The Brutalist était annoncé comme le messie. Le retour du cinéma jusqu'au boutiste. Le come back du cinéma américain ambitieux et gargantuesque. Sur l'affiche 4 journaux différents semblent avoir entonné en coeur "MONUMENTAL".
Je badge donc mon pass :
- il y a un entracte de 15 minutes au bout d'1h40 et ensuite il reste 1h30 de film, me dit l'ouvreur.
- Même pas peur ! lui réponds l'éminent cinéphile que je suis, prêt à tout pour vivre un grand moment et braver l'oeuvre MONUMENTALE avec courage et honneur.
Pas de réponse de l'ouvreur qui n'a aucune envie de créer du lien avec ma personne. Je viens à peu près tous les 4 jours chez lui depuis 3 ans, ce mec ne m'a jamais adressé la moindre once de sympathie. On fera sans.
Dès le premier plan du film, la forte musique, les bruits constants qui s'apparentent à une horloge qui tourne et le final sur la statue de la liberté à l'envers, je sens le MONUMENTAL emplir la salle d'une odeur réconfortante.
La première partie est en effet très réussie, l'arrivée aux USA, le premier accueil, les premiers écueils, on est rapidement happés dans le récit d'un génie qui doit tout reconstruire. Une fois la première brique posée avec la bibliothèque, on sent l'ambition monter et on frétille d'impatience de voir où ça nous mène.

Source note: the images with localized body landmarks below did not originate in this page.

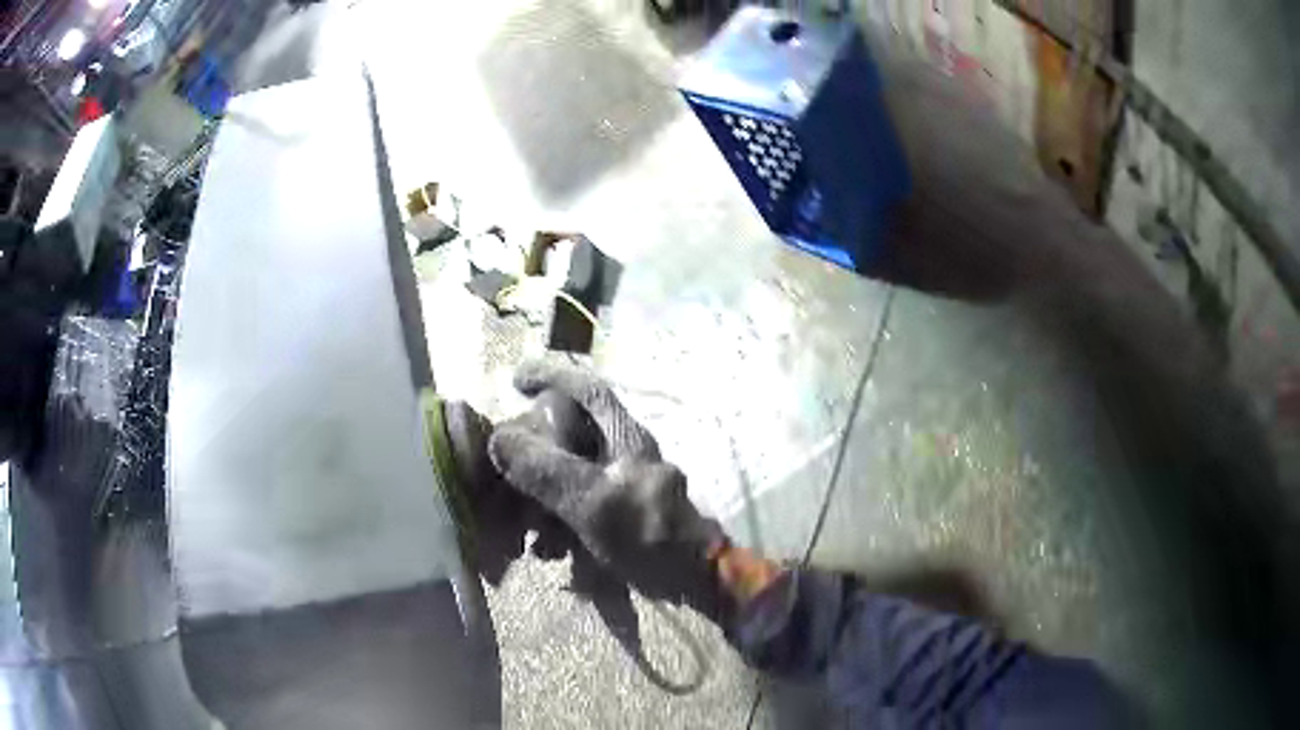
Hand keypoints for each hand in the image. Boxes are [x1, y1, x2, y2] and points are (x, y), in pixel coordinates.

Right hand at [488, 361, 728, 614]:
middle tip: (504, 474)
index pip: (588, 390)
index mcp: (625, 438)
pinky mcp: (623, 518)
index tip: (516, 381)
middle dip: (532, 454)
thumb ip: (547, 471)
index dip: (552, 376)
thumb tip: (501, 439)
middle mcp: (626, 455)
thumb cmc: (650, 536)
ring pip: (569, 476)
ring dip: (539, 500)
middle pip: (570, 435)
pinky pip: (578, 510)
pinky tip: (547, 551)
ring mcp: (624, 487)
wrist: (692, 582)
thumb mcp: (594, 502)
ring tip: (522, 530)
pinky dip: (558, 526)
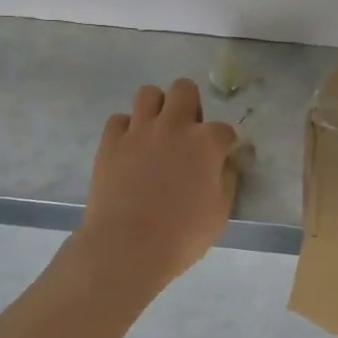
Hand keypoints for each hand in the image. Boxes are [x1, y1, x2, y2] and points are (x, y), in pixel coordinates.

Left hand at [79, 78, 238, 289]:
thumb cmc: (182, 235)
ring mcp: (139, 131)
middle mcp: (174, 126)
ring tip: (157, 132)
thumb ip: (227, 179)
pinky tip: (131, 148)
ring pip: (148, 93)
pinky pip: (119, 119)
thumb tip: (226, 163)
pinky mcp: (110, 142)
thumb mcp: (220, 212)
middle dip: (190, 105)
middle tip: (187, 132)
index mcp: (206, 142)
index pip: (224, 129)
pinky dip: (127, 129)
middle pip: (184, 89)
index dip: (224, 143)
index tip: (220, 158)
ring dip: (157, 108)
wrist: (127, 248)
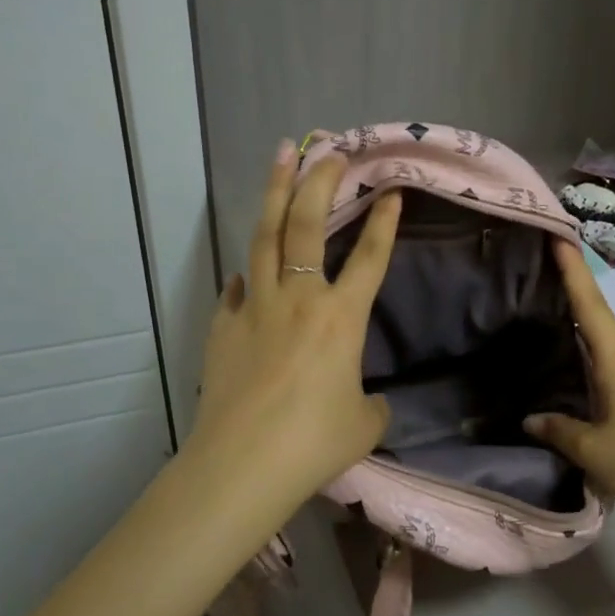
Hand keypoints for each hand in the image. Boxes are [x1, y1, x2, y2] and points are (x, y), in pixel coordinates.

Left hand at [186, 140, 400, 519]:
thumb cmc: (313, 443)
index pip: (369, 257)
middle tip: (328, 151)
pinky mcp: (223, 327)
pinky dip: (247, 271)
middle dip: (319, 182)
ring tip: (281, 157)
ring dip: (274, 193)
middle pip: (307, 225)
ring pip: (264, 237)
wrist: (242, 464)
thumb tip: (365, 398)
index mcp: (341, 318)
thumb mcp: (365, 425)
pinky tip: (246, 268)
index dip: (384, 222)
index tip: (391, 190)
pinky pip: (237, 288)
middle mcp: (298, 299)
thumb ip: (371, 403)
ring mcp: (254, 308)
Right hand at [525, 240, 614, 531]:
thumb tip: (530, 417)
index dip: (572, 269)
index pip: (590, 303)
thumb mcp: (594, 450)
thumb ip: (559, 430)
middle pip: (596, 313)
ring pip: (602, 337)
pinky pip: (607, 360)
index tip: (557, 234)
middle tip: (539, 263)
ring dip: (579, 316)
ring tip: (546, 302)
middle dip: (571, 285)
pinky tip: (571, 356)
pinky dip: (586, 348)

Hormis l'énorme fashion faux pas de faire une bibliothèque où on ne voit pas les livres, cette première partie est un délice. On pense évidemment à There Will Be Blood dans sa capacité à retranscrire une ambition démesurée et un projet destructeur.
Malheureusement, si le souvenir du film se fait ressentir à chaque scène, il va être encore plus difficile de s'en détacher et carrément impossible de surpasser un film qui pour moi est un des chefs d'oeuvres du XXIème siècle. (PTA j'ai hâte de toi et moi cet été <3)
La deuxième partie n'arrive pas à la hauteur des attentes. On s'égare dans des histoires et l'on n'arrive pas à garder un cap bien clair sur ce qu'on veut raconter. Même dans l'horreur, on a bien du mal à se sentir impliqué et atteindre ce sommet du 7ème art que l'on nous avait promis. Manque d'esprit Kaizen pour ma part. L'exemple le plus flagrant est l'épilogue sans aucun sens et ni lien avec le reste. Comme pour nous dire "on avait beaucoup d'ambition, on voulait faire un film de 6h avec 3 entractes donc y'a pas tout". On soulignera tout de même la force des comédiennes et comédiens, Adrien Brody comme d'habitude mais aussi Felicity Jones qui relève cette seconde partie.
Finalement, The Brutalist et le propos du film se rejoignent. Une trop grande ambition qui mène à une trop grosse attente. Mais face à ces envies démiurgiques, le commun des mortels se casse les dents et le projet est revu à la baisse. On espère toutefois revoir Brady Corbet dans d'autres projets pour qu'il puisse continuer de faire honneur à un cinéma d'ambition qui disparaît.
(Petit coup de foudre avec l'entracte au cinéma : tout le monde sort le gros dwichos et s'échange de timides regards au milieu de cette étrange aventure de 3h30. Il m'a semblé croiser le regard d'une personne familière dans la salle, lui non plus ne m'a pas calculé. En plus d'être un éminent cinéphile, je suis apparemment invisible.)